Pour moi et pour cet idiot de Feuerbach respecter le réel ce n'est pas le dévaluer au profit d'un songe dont tout votre développement prouve que lui ayant accordé toute la valeur vous ne voyez plus guère comment en accorder à l'univers en propre.
J'ai suffisamment expliqué la manipulation dévalorisante que constituait votre principe de causalité et vos lois de "l'être" pour ne pas être étonné (bien au contraire) par votre discours ombrageux à l'égard du réel, le seul et jusqu'à preuve du contraire l'unique, que nous connaissons.
Lorsque vous distinguez par principe "être réel" et "avoir en soi-même sa propre raison d'être" vous ouvrez toute grande les vanes du mépris du réel que votre discours (et ceux en général des croyants) illustre parfaitement. Et encore une fois cette distinction n'est pas justifiée, elle ne constitue qu'une hypothèse et dans sa forme même, subreptice (au détour du principe de causalité), un coup de force et un trucage.
LumendeLumine a écrit :
L'Univers ne pose les conditions de la pensée même que si l'intelligence ne l'atteint pas en ce qu'il a de plus profond, mais seulement dans ses manifestations sensibles, ce que je conteste. L'intelligence n'est pas la fonction de la perception du monde sensible. L'Univers ne définit pas ce que signifie exister; il s'inscrit dans l'existence comme un être particulier.
L'intelligence est l'instrument de perception du monde sensible et des principes que nous pouvons découvrir à partir de cette observation. Si les conclusions que vous tirez de cette observation en viennent à renier ce réel lui-même et à le dévaluer (ce que ne font pas des recherches scientifiques sur la structure du monde) elles sont probablement fausses, et les affubler du qualificatif élogieux (et vain) de "profondes" ne change rien.
LumendeLumine a écrit :
Je laisse tomber la partie sur la théologie chrétienne pour le moment; peut-être y reviendrai-je plus tard, mais je manque de temps.
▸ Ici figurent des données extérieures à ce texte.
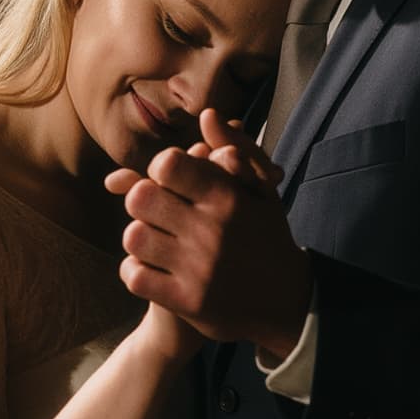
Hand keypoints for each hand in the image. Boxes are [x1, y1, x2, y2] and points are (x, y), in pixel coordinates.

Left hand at [105, 109, 310, 356]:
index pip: (168, 165)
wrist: (286, 303)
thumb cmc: (266, 237)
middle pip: (141, 198)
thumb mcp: (261, 190)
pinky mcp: (186, 302)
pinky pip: (134, 275)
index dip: (161, 169)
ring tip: (154, 239)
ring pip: (133, 236)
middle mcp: (212, 232)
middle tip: (156, 211)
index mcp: (229, 199)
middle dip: (144, 200)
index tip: (171, 181)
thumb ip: (234, 148)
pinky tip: (151, 267)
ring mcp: (198, 270)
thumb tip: (207, 115)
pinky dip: (135, 269)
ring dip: (139, 236)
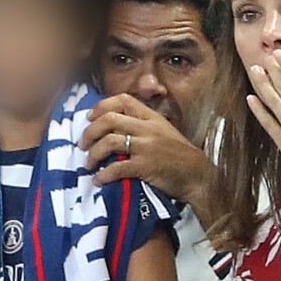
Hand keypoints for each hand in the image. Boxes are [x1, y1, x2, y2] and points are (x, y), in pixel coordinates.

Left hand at [79, 94, 209, 210]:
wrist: (198, 176)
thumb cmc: (180, 156)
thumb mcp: (165, 132)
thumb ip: (144, 126)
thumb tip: (115, 129)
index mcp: (152, 118)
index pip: (123, 100)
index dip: (102, 106)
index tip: (90, 118)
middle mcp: (148, 128)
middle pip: (109, 120)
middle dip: (90, 132)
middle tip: (82, 144)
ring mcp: (146, 147)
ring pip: (109, 142)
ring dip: (93, 154)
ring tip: (88, 163)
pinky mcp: (145, 166)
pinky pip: (117, 168)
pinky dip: (103, 175)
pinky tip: (99, 180)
Je vous avouerai qu'ayant longuement débattu avec vous sur tous les sujets précédents je ne m'attends pas forcément à y revenir. Je crois avoir compris votre position et j'ose espérer que vous avez compris la mienne. A chacun de nous maintenant si cela l'intéresse d'y réfléchir par soi et, sauf s'il a besoin d'éclaircissement concernant la conception de l'autre, je vois mal la nécessité d'y revenir.
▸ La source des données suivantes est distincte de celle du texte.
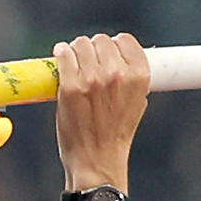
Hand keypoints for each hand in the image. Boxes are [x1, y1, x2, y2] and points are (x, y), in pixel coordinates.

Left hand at [55, 33, 149, 188]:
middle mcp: (117, 74)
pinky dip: (61, 53)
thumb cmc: (115, 134)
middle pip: (101, 40)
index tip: (107, 52)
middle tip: (88, 61)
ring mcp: (93, 79)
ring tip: (74, 61)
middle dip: (94, 48)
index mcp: (139, 76)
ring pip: (81, 44)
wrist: (97, 160)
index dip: (115, 45)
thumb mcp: (136, 103)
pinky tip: (61, 56)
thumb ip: (131, 78)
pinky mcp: (71, 87)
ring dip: (76, 50)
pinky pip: (64, 56)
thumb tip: (119, 57)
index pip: (126, 41)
Par contre j'ai trouvé intéressante cette discussion avec vous et (ce qui n'est pas si courant sur internet) un "adversaire" rigoureux et de qualité. C'est pourquoi je serais ravi de poursuivre cette conversation avec vous, peut-être à l'occasion d'autres questions sur ce forum ou, si vous en avez le temps, ce qui m'intéresserait beaucoup, en répondant à mes dernières remarques sur la divinité du christ.